Job: Start to finish, retype the entries exactly while omitting the pictures.
Dataset records: Begin
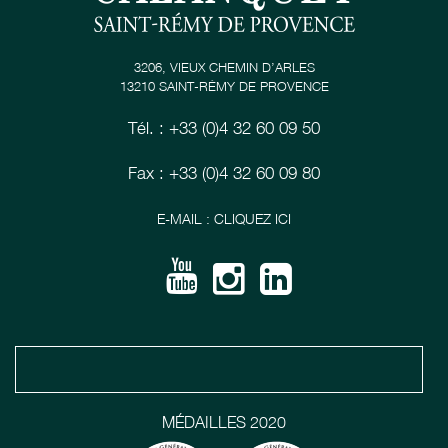
3206, VIEUX CHEMIN D’ARLES
13210 SAINT-RÉMY DE PROVENCE
Tél. : +33 (0)4 32 60 09 50
Fax : +33 (0)4 32 60 09 80
E-MAIL : CLIQUEZ ICI
MÉDAILLES 2020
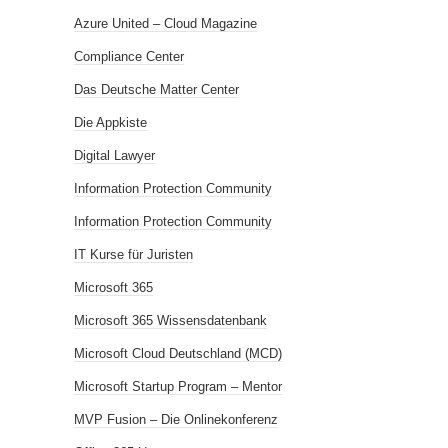
Azure United – Cloud Magazine
Compliance Center
Das Deutsche Matter Center
Die Appkiste
Digital Lawyer
Information Protection Community
Information Protection Community
IT Kurse für Juristen
Microsoft 365
Microsoft 365 Wissensdatenbank
Microsoft Cloud Deutschland (MCD)
Microsoft Startup Program – Mentor
MVP Fusion – Die Onlinekonferenz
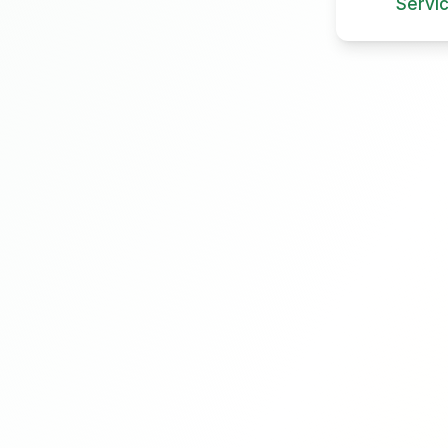
Servi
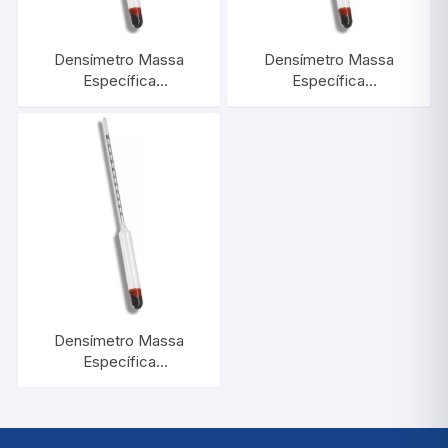
Densímetro Massa
Densímetro Massa
Específica
Específica
1,200/1,400:0,002 |
1,900/2,000:0,001 |
INCOTERM 5594
INCOTERM 5591
Densímetro Massa
Específica
1,700/1,800:0,001 |
INCOTERM 5589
Dataset records: End
Result of this exercise:
3206, VIEUX CHEMIN D’ARLES
13210 SAINT-RÉMY DE PROVENCE
Tél. : +33 (0)4 32 60 09 50
Fax : +33 (0)4 32 60 09 80
E-MAIL : CLIQUEZ ICI
MÉDAILLES 2020
Azure United – Cloud Magazine
Compliance Center
Das Deutsche Matter Center
Die Appkiste
Digital Lawyer
Information Protection Community
Information Protection Community
IT Kurse für Juristen
Microsoft 365
Microsoft 365 Wissensdatenbank
Microsoft Cloud Deutschland (MCD)
Microsoft Startup Program – Mentor
MVP Fusion – Die Onlinekonferenz
Servi
Densímetro Massa
Densímetro Massa
Específica
Específica
1,200/1,400:0,002 |
1,900/2,000:0,001 |
INCOTERM 5594
INCOTERM 5591
Densímetro Massa
Específica
1,700/1,800:0,001 |
INCOTERM 5589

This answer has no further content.